At the hit, the badblanket again tried to snap up around its nonexistent prey, just like the last one. Either they had poor senses or they weren’t very bright. After catching air, it sank toward the ground, flopping this way and that as if searching for something. I’d been poised to retreat, but relaxed after watching for a few seconds. This thing clearly had no clue I was there.

Missile Lady called out to me. “Get ready. I’m going to hit it again, see if I can get it to move.”

Another piece of gravel zinged out, hitting the edge of the badblanket nearest to the group. It lunged toward them and I hastily stepped out of its way.

It didn’t move gracefully. I’d been thinking of it as a flattened snake, but it moved more like an inchworm, bunching itself up and springing forward. It wasn’t slow, but not nearly as fast as a leafenrat. It might just barely be able to keep up with Cassie, but I had no doubt Gavin could outrun it.

As it neared the group, everyone who’d been holding their shots fired, and Carlos slammed it downward with his baseball bat.

I don’t know if it was watching the awkward way the thing moved, or the fact that we’d torn apart four of them by this point with no unhealable injuries, but people began to loosen up, suggesting different experiments.

Darryl wanted to try to take one out alone, and asked us not to help unless he seemed like he was in trouble. He led by spritzing it with his cayenne tea squirt gun, which didn’t provoke any reaction. Then he boldly stepped into the middle of it. The badblanket tried to grab him, but had trouble. It had to adjust its grip several times as it found new spikes. Darryl’s arms were partially pinned, making it hard for him to swing at it, but he’d crafted himself spiked kneepads and heavily spiked boots. The badblanket had a hard time getting a grip on his lower legs and he was able to kick it to death, emerging from its corpse with a whoop of glee.

“That is how you DO IT!” he yelled, pumping a fist in celebration.

Between Darryl’s experimentation and our last few fights, the guy with Analyze was able to give us some pretty decent information.

“The mouth and some weird eye variants are on the middle of its underside. No real weak points to speak of. Distributed nervous system. It can definitely change color. Kills by constriction. ”

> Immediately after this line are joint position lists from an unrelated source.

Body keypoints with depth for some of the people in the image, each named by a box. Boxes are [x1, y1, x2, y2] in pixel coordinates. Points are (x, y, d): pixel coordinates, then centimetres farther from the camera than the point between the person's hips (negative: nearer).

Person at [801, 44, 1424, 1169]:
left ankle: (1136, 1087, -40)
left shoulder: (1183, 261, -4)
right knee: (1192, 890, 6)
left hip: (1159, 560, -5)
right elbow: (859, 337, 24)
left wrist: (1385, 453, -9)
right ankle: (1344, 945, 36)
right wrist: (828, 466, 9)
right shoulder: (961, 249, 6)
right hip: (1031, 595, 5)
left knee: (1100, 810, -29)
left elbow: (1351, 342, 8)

“Like, it suffocates people?” I asked.

He shook his head. “No. It squeezes you and stops blood flow to whatever areas of your body it can reach. This could shut off blood flow to the brain, cause cardiac arrest, or just cause a pressure differential in your veins that’ll kill you a different way. If you can get out quick, you probably won’t suffer any major injuries. Maybe a nosebleed or some burst blood vessels in your eyes. If you can’t get out quickly, though, you'll be dead in a minute or two. Certainly no more than three.”

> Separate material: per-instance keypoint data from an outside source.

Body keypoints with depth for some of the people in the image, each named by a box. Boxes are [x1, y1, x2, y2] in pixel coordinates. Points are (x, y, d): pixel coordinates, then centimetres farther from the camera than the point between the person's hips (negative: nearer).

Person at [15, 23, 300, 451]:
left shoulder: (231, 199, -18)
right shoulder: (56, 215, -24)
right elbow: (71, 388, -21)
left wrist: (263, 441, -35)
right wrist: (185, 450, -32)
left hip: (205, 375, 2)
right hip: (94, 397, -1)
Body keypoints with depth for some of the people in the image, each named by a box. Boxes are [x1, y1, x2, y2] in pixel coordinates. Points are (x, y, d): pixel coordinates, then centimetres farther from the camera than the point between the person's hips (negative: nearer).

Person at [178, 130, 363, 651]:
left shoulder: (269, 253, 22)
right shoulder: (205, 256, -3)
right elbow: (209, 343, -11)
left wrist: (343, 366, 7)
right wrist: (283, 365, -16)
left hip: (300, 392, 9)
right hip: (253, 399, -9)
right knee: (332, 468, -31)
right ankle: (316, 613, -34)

Wow. And here I’d been thinking that these things might not be that bad, since they didn’t seem to break bones. Nope. Apparently they were plenty deadly.

“These will make it hard for anyone to travel alone,” I said.

Dog Guy Scott looked thoughtful. “Do you think we could trap one?”

“Trap one? Why?”

“Well, they might be practically invisible, but that doesn’t mean they’re unsmellable. Smell’s like eyesight to a dog. If a pup knows the smell and knows it’s dangerous, I can promise you it’ll steer clear. No fancy training needed.”

People liked the idea, but trapping one was an issue. The next one we found, we tried throwing a concrete bird bath into, but it wiggled out from under it easily. A garden bench didn’t work either. Dropping a car on it was suggested, but while it was becoming obvious that our strength was growing, we couldn’t easily lift a car, even when we put eight of the adults into trying.

“What if-”

No. I didn’t want to suggest that. Did I? I mean, it would work. It would almost definitely work. The dogs would be able to smell it safely and it would definitely help convince them that it was dangerous. It shouldn’t be too risky, really.

People were looking at me, expressions hopeful. I gave them a slightly manic grin.

“What if we helped it bite off more than it could chew?”